"Thank you, Alma," Storm says, setting down his NewsFeed to look me over. He seems larger today, if that's possible. His black turtleneck sets off the wintry steel of his eyes. The crackling, interlocked energy framing his head is becoming flesh and bone. "Good morning, Lucy. I hope you slept well."

The wooden table gleams, nearly as big as ours back home. Jared comes around behind me as I sit down. I color. "Eventually."

"Good. We have a few things to discuss after breakfast."

I reckon my father might be one of them, Margot too. Jared graces Alma with an all-but blinding smile. She tutts and fusses over him before coming around to me.

"Come on, eat up," she says warmly. "You'll need your strength."

I eye a heaped plate of French toast, another beside it stacked with bacon and sausage. I wasn't hungry before, but suddenly I'm ravenous.

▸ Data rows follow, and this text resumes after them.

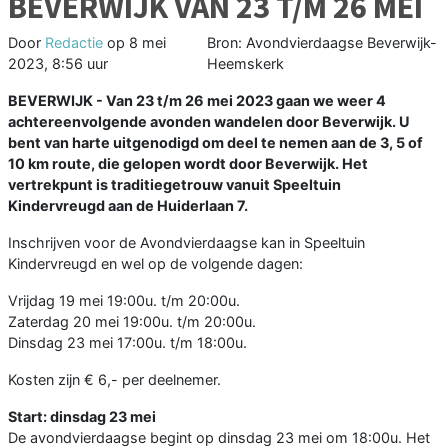
BEVERWIJK VAN 23 T/M 26 MEI
Door
Redactie
op
8 mei
Bron: Avondvierdaagse Beverwijk-
2023, 8:56 uur
Heemskerk
BEVERWIJK - Van 23 t/m 26 mei 2023 gaan we weer 4
achtereenvolgende avonden wandelen door Beverwijk. U
bent van harte uitgenodigd om deel te nemen aan de 3, 5 of
10 km route, die gelopen wordt door Beverwijk. Het
vertrekpunt is traditiegetrouw vanuit Speeltuin
Kindervreugd aan de Huiderlaan 7.
Inschrijven voor de Avondvierdaagse kan in Speeltuin
Kindervreugd en wel op de volgende dagen:
Vrijdag 19 mei 19:00u. t/m 20:00u.
Zaterdag 20 mei 19:00u. t/m 20:00u.
Dinsdag 23 mei 17:00u. t/m 18:00u.
Kosten zijn € 6,- per deelnemer.
Start: dinsdag 23 mei
De avondvierdaagse begint op dinsdag 23 mei om 18:00u. Het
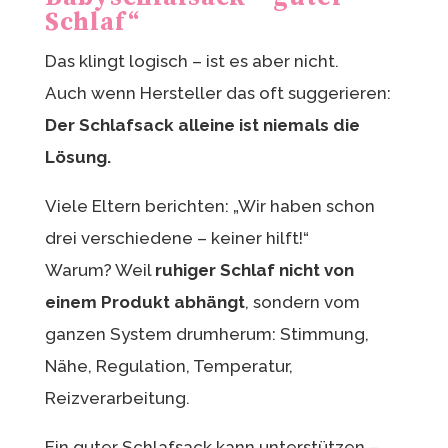
Schlaf“
Das klingt logisch – ist es aber nicht.
Auch wenn Hersteller das oft suggerieren:
Der Schlafsack alleine ist niemals die
Lösung.
Viele Eltern berichten: „Wir haben schon
drei verschiedene – keiner hilft!“
Warum? Weil
ruhiger Schlaf nicht von
einem Produkt abhängt
, sondern vom
ganzen System drumherum: Stimmung,
Nähe, Regulation, Temperatur,
Reizverarbeitung.
Ein guter Schlafsack kann unterstützen –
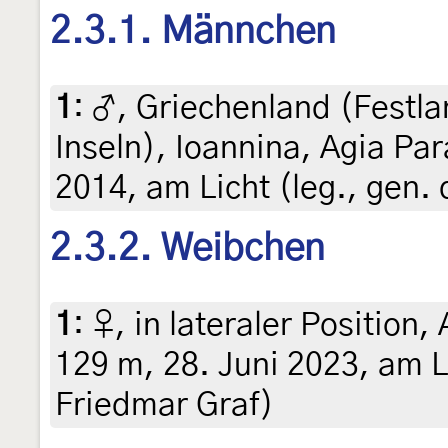
2.3.1. Männchen
1
:
♂, Griechenland (Festla
Inseln), Ioannina, Agia Par
2014, am Licht (leg., gen. 
2.3.2. Weibchen
1
:
♀, in lateraler Position,
129 m, 28. Juni 2023, am Li
Friedmar Graf)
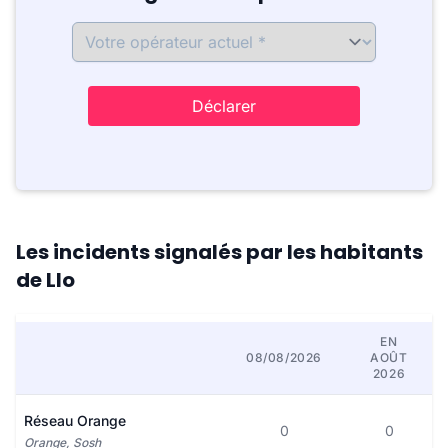
Déclarer
Les incidents signalés par les habitants
de Llo
EN
08/08/2026
AOÛT
2026
Réseau Orange
0
0
Orange, Sosh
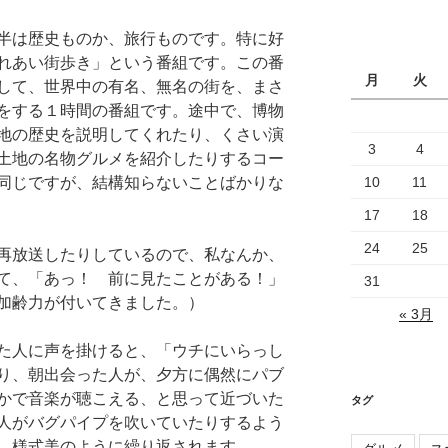
カ
イ
半は歴史ものか、旅行ものです。特に好
ブ
れあい街歩き」という番組です。この番
月
火
して、世界中の有名、無名の街を、まさ
をする１時間の番組です。途中で、博物
地の歴史を説明してくれたり、くさい演
3
4
土地の名物グルメを紹介したりするコー
同じですが、結構知らないことばかりな
10
11
17
18
24
25
再放送したりしているので、私なんか、
て、「あっ！ 前に見たことがある！」
31
加齢力が付いてきました。）
« 3月
た人に声を掛けると、「ウチにいらっし
り、朝出会った人が、夕方に偶然にパブ
かで音楽が聴こえる、と思って近づいた
タグ
人がバグパイプを吹いていたりするよう
、様式美のように繰り返されます。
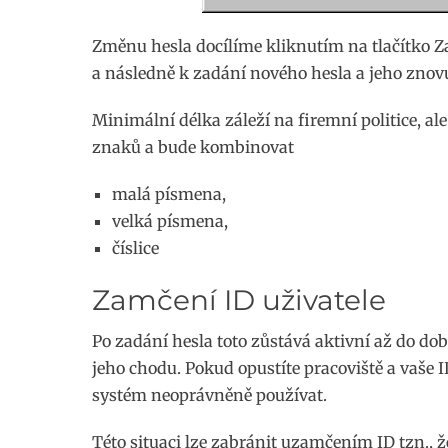
Změnu hesla docílíme kliknutím na tlačítko Za
a následně k zadání nového hesla a jeho znovu
Minimální délka záleží na firemní politice, a
znaků a bude kombinovat
malá písmena,
velká písmena,
číslice
Zamčení ID uživatele
Po zadání hesla toto zůstává aktivní až do d
jeho chodu. Pokud opustíte pracoviště a vaše 
systém neoprávněně používat.
Této situaci lze zabránit uzamčením ID tzn., 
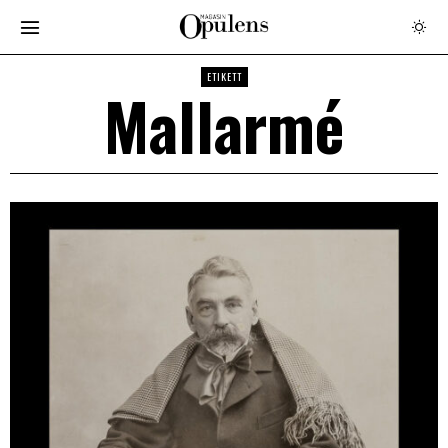
ETIKETT
Mallarmé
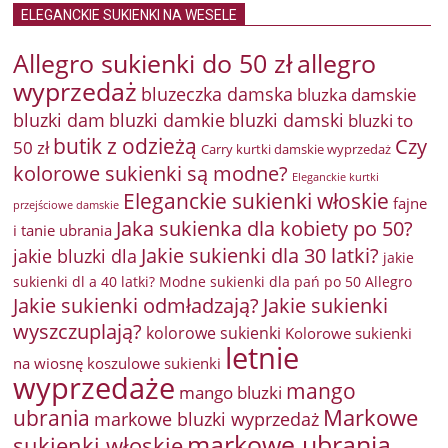
ELEGANCKIE SUKIENKI NA WESELE
Allegro sukienki do 50 zł
allegro
wyprzedaż
bluzeczka damska
bluzka damskie
bluzki damkie
bluzki dam
bluzki damski
bluzki to
butik z odzieżą
Czy
50 zł
Carry kurtki damskie wyprzedaż
kolorowe sukienki są modne?
Eleganckie kurtki
Eleganckie sukienki włoskie
fajne
przejściowe damskie
Jaka sukienka dla kobiety po 50?
i tanie ubrania
Jakie sukienki dla 30 latki?
jakie bluzki dla
jakie
sukienki dl a 40 latki? Modne sukienki dla pań po 50 Allegro
Jakie sukienki odmładzają?
Jakie sukienki
wyszczuplają?
kolorowe sukienki
Kolorowe sukienki
letnie
na wiosnę
koszulowe sukienki
wyprzedaże
mango
mango bluzki
Markowe
ubrania
markowe bluzki wyprzedaż
markowe ubrania
sukienki włoskie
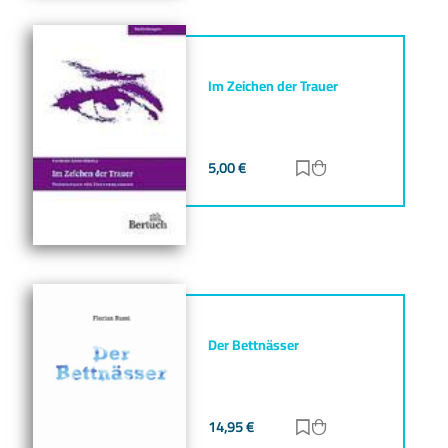
Im Zeichen der Trauer
5,00
€
Zur Merkliste hinz
Zum Warenkorb h
Der Bettnässer
14,95
€
Zur Merkliste hinz
Zum Warenkorb h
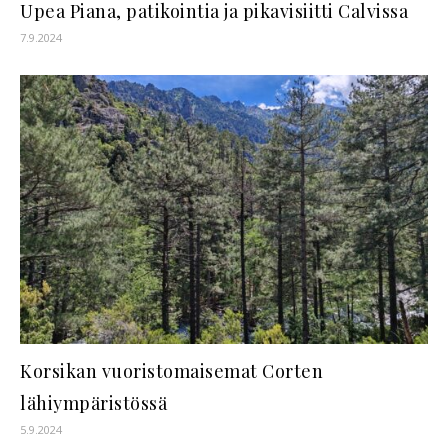
Upea Piana, patikointia ja pikavisiitti Calvissa
7.9.2024
Korsikan vuoristomaisemat Corten
lähiympäristössä
5.9.2024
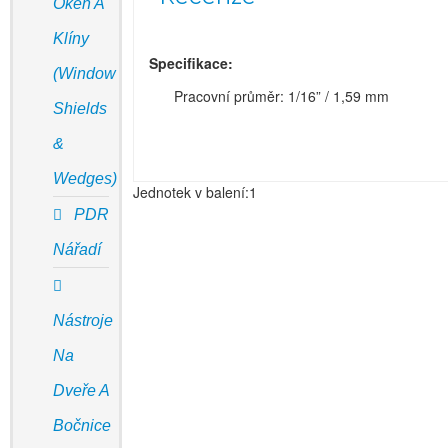
Oken A
Klíny
Specifikace:
(Window
Pracovní průměr: 1/16” / 1,59 mm
Shields
&
Wedges)
Jednotek v balení:1
PDR
Nářadí
Nástroje
Na
Dveře A
Bočnice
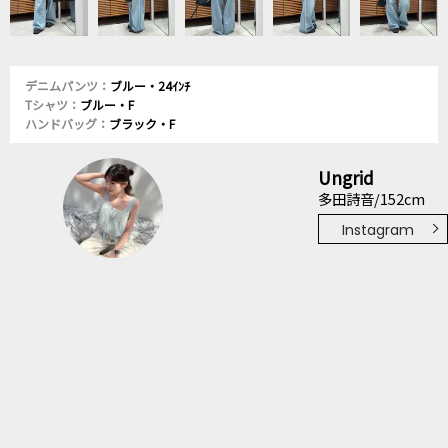
デニムパンツ：
ブルー・24ｲﾝﾁ
Tシャツ：
ブルー・F
ハンドバッグ：
ブラック・F
Ungrid
多田詩音/152cm
Instagram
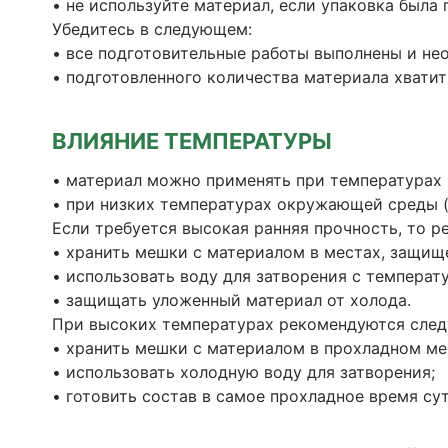
• не используйте материал, если упаковка была
Убедитесь в следующем:
• все подготовительные работы выполнены и не
• подготовленного количества материала хватит
ВЛИЯНИЕ ТЕМПЕРАТУРЫ
• материал можно применять при температурах 
• при низких температурах окружающей среды (
Если требуется высокая ранняя прочность, то р
• хранить мешки с материалом в местах, защищ
• использовать воду для затворения с температ
• защищать уложенный материал от холода.
При высоких температурах рекомендуются сле
• хранить мешки с материалом в прохладном ме
• использовать холодную воду для затворения;
• готовить состав в самое прохладное время сут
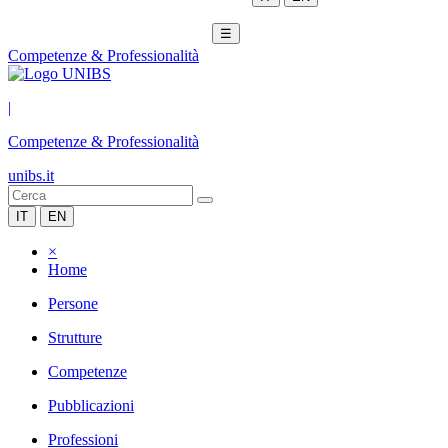
☰
Competenze & Professionalità
|
Competenze & Professionalità
unibs.it
IT
EN
×
Home
Persone
Strutture
Competenze
Pubblicazioni
Professioni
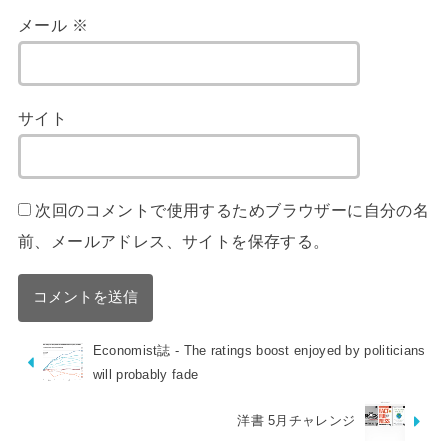
メール
※
サイト
次回のコメントで使用するためブラウザーに自分の名
前、メールアドレス、サイトを保存する。
Economist誌 - The ratings boost enjoyed by politicians
will probably fade
洋書 5月チャレンジ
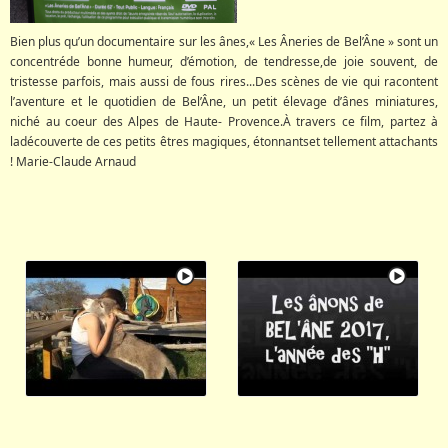
Bien plus qu’un documentaire sur les ânes,« Les Âneries de Bel’Âne » sont un
concentréde bonne humeur, d’émotion, de tendresse,de joie souvent, de
tristesse parfois, mais aussi de fous rires...Des scènes de vie qui racontent
l’aventure et le quotidien de Bel’Âne, un petit élevage d’ânes miniatures,
niché au coeur des Alpes de Haute- Provence.À travers ce film, partez à
ladécouverte de ces petits êtres magiques, étonnantset tellement attachants
! Marie-Claude Arnaud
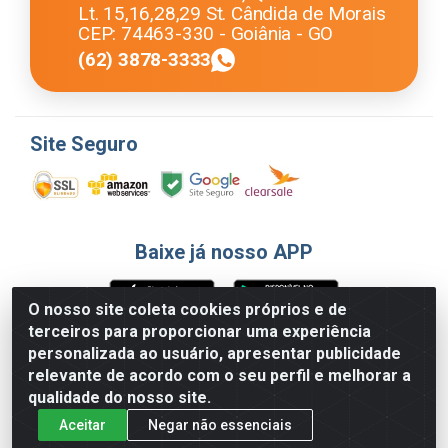
Lt. 15,16,28,29 St. Cândida de Morais
CEP: 74463-330 - Goiânia - GO
(62) 3878-3333
Site Seguro
Baixe já nosso APP
O nosso site coleta cookies próprios e de
terceiros para proporcionar uma experiência
Formas de Pagamento
personalizada ao usuário, apresentar publicidade
relevante de acordo com o seu perfil e melhorar a
qualidade do nosso site.
Aceitar
Negar não essenciais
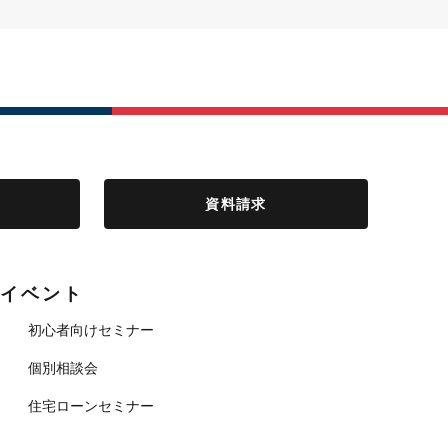
資料請求
イベント
初心者向けセミナー
個別相談会
住宅ローンセミナー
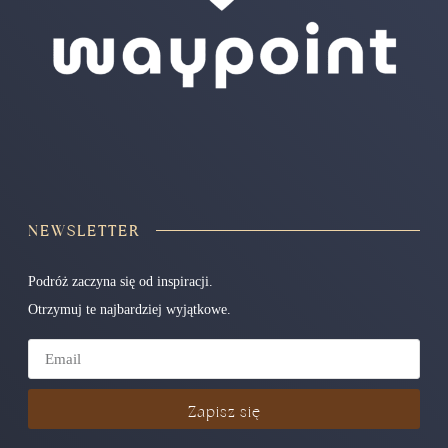
NEWSLETTER
Podróż zaczyna się od inspiracji.
Otrzymuj te najbardziej wyjątkowe.
Zapisz się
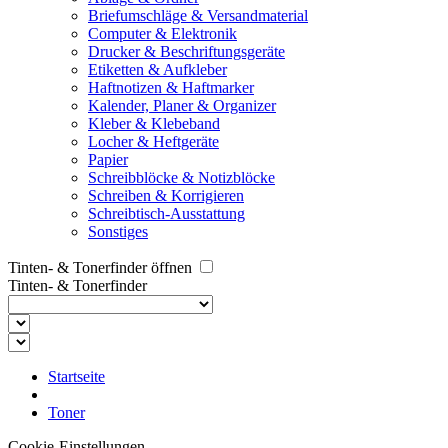
Briefumschläge & Versandmaterial
Computer & Elektronik
Drucker & Beschriftungsgeräte
Etiketten & Aufkleber
Haftnotizen & Haftmarker
Kalender, Planer & Organizer
Kleber & Klebeband
Locher & Heftgeräte
Papier
Schreibblöcke & Notizblöcke
Schreiben & Korrigieren
Schreibtisch-Ausstattung
Sonstiges
Tinten- & Tonerfinder öffnen
Tinten- & Tonerfinder
Startseite
Toner
Cookie-Einstellungen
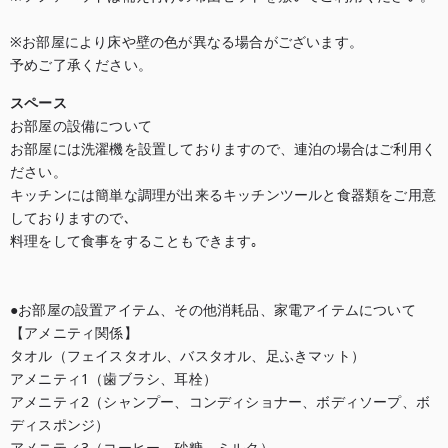
※お部屋により床や壁の色が異なる場合がございます。

予めご了承ください。
スペース
お部屋の設備について

お部屋には洗濯機を設置しておりますので、連泊の場合はご利用く
ださい。

キッチンには簡単な調理が出来るキッチンツールと食器類をご用意
しておりますので､

料理をして食事をすることもできます｡

●お部屋の設置アイテム、その他消耗品、家電アイテムについて

【アメニティ関係】

タオル（フェイスタオル、バスタオル、足ふきマット）

アメニティ1（歯ブラシ、耳栓）

アメニティ2（シャンプー、コンディショナー、ボディソープ、ボ
ディスポンジ）

アメニティ3（コーヒー、砂糖、ミルク）
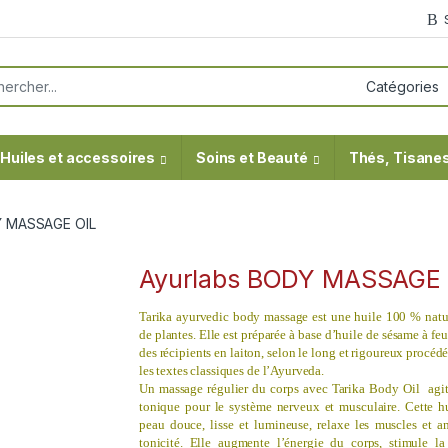
or:
Huiles et accessoires
Soins et Beauté
Thés, Tisanes
Y MASSAGE OIL
Ayurlabs BODY MASSAGE 
Tarika ayurvedic body massage est une huile
100 % natur
de plantes. Elle est préparée à base d’huile de sésame à f
des récipients en laiton, selon le long et rigoureux procédé
les textes classiques de l’Ayurveda.
Un massage régulier du corps avec
Tarika Body Oil
agi
tonique pour le système nerveux et musculaire.
Cette h
peau do
uce
, lisse et lumineuse, relaxe les muscles et a
tonicité. Elle augmente l’énergie du corps, stimule la 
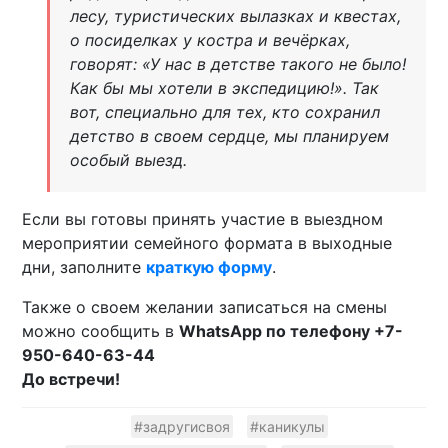
лесу, туристических вылазках и квестах,
о посиделках у костра и вечёрках,
говорят: «У нас в детстве такого не было!
Как бы мы хотели в экспедицию!». Так
вот, специально для тех, кто сохранил
детство в своем сердце, мы планируем
особый выезд.
Если вы готовы принять участие в выездном
мероприятии семейного формата в выходные
дни, заполните
краткую форму
.
Также о своем желании записаться на смены
можно сообщить в
WhatsApp по телефону +7-
950-640-63-44
До встречи!
#задругисвоя
#каникулы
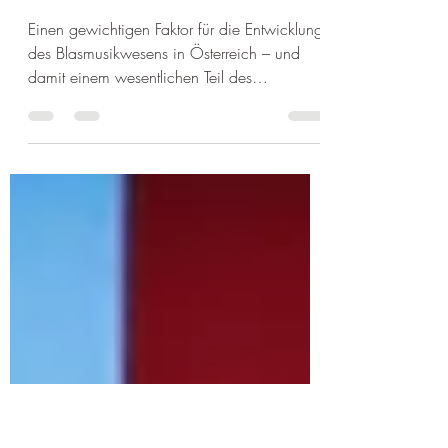
"Zauber der
Militärmusik"
Einen gewichtigen Faktor für die Entwicklung
des Blasmusikwesens in Österreich – und
damit einem wesentlichen Teil des
nationalen...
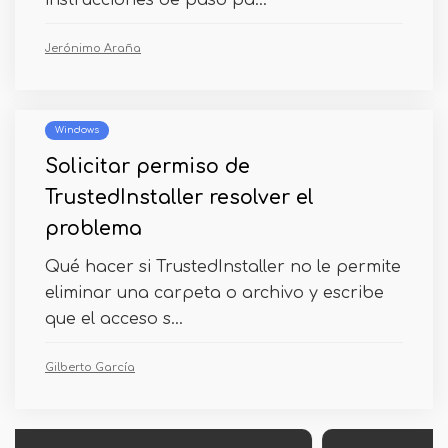
instrucciones de paso pa...
Jerónimo Araña
Windows
Solicitar permiso de
TrustedInstaller resolver el
problema
Qué hacer si TrustedInstaller no le permite
eliminar una carpeta o archivo y escribe
que el acceso s...
Gilberto García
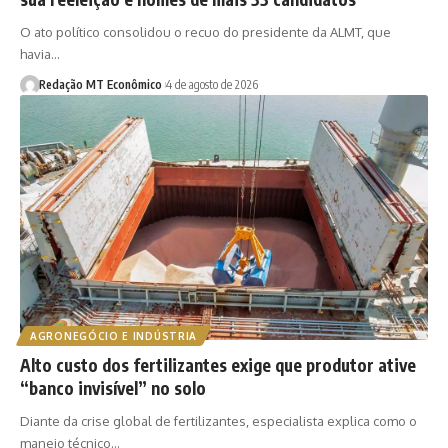
O ato político consolidou o recuo do presidente da ALMT, que
havia…
Redação MT Econômico
4 de agosto de 2026
AGRONEGÓCIO E INDÚSTRIA
Alto custo dos fertilizantes exige que produtor ative
“banco invisível” no solo
Diante da crise global de fertilizantes, especialista explica como o
manejo técnico…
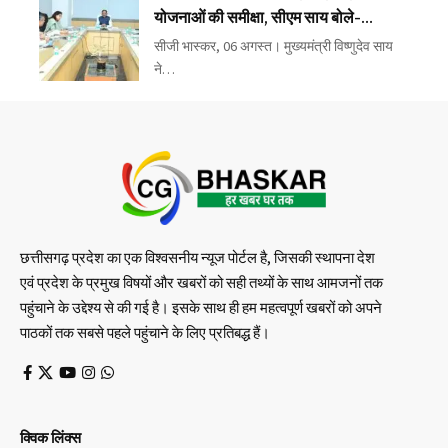
योजनाओं की समीक्षा, सीएम साय बोले-
लापरवाही बिल्कुल बर्दाश्त नहीं
सीजी भास्कर, 06 अगस्त। मुख्यमंत्री विष्णुदेव साय
ने…
छत्तीसगढ़ प्रदेश का एक विश्वसनीय न्यूज पोर्टल है, जिसकी स्थापना देश
एवं प्रदेश के प्रमुख विषयों और खबरों को सही तथ्यों के साथ आमजनों तक
पहुंचाने के उद्देश्य से की गई है। इसके साथ ही हम महत्वपूर्ण खबरों को अपने
पाठकों तक सबसे पहले पहुंचाने के लिए प्रतिबद्ध हैं।
क्विक लिंक्स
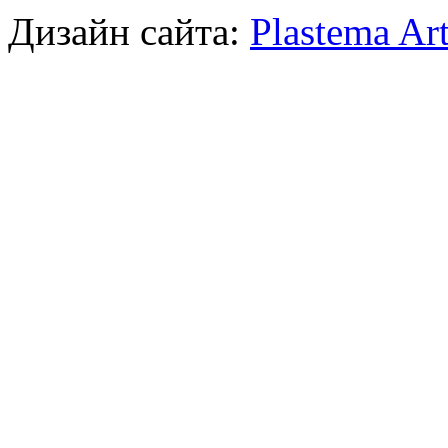
Дизайн сайта:
Plastema Ar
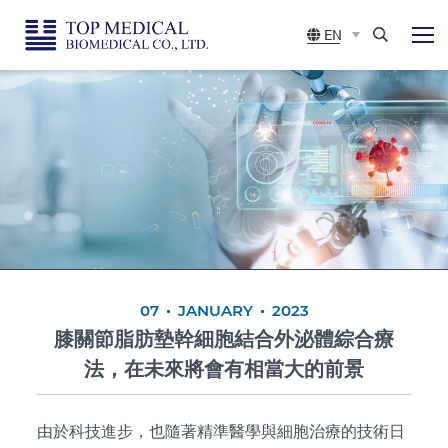
Top
展
EN
開
Medical
選
Search
單
Biomedical
CO.,
LTD
07
JANUARY
2023
膝關節脂肪墊幹細胞結合外泌體綜合療
法，在未來將會有相當大的前景
由於科技進步，也隨著精準醫學與細胞治療的技術日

I'm halfway through my plate when my hunger leaks away. I feel the familiar pull, now laced with pain and something so dark I don't have a name for it. Wild, maybe. My fork clatters to the plate, and I stare into space for a moment, adjusting to Margot's weight inside me.

Storm scans my face. "Lucy."

"Margot's up." The words are filled with the false optimism of a Protocols nurse. I don't know if they believe me or care. I only care that they don't see it when, scrambling to get to my sister, disoriented by her chaotic state, I stumble against the wall. I should know better by now.

A hand clamps over my arm and pulls me upright. "How did you manage to survive so long without me, Princess?" a familiar voice grouches.

There must be something in my face. Jared stops cold, swears under his breath. His fingers prod me softly until I'm leaning against the wall. "Dammit, Lucy." His eyes bore into mine, taking on that faint green sheen I now realize means he's getting upset. I bat at the arms he's clamped over my shoulders, but I'm distracted by the closeness of his mouth, the look of total concentration stamped over his handsome features.

He doesn't say anything more. Not what I expect. "What?"

"You can't keep doing this to yourself."

"Do what?"

"This. You're letting her torture you."

"Don't say that," I yell, genuinely shocked. "Don't you ever say that." Jared doesn't understand. Even if Margot weren't my twin, my other half, it's my responsibility to make sure she's okay.

Tears burn behind my eyes, leak onto my face. And maybe I'm as surprised as Jared when he pulls my head onto his shoulder and just holds me. He pulls me tight against his body until the tight knot in my throat starts to dissolve and all I'm left with is the hard lines of his muscles beneath my hands. The smell of him. The tingling heat that seems to fill my body whenever he's around.

His hands trace down through my hair, capturing my full attention. Time slows to a crawl. Margot's tug inside me, I realize blankly, has subsided to a small ball of ache, something I can manage. My hands run down his back. I hear a small hiss in my ear. I pull back an inch and instantly regret it. Some part of me feels untethered without his heat pressing into me.

"Why are you doing this?" I croak. He tilts his head in confusion, and I wonder if it's because I've left my hands on his chest.

"Doing what?"

"Being nice to me."

His hands frame my face. He studies my hair, my earlobes, my lips like he's reading something fascinating before answering. "I like pains in the ass," he says with a hint of a smile. "They remind me of me."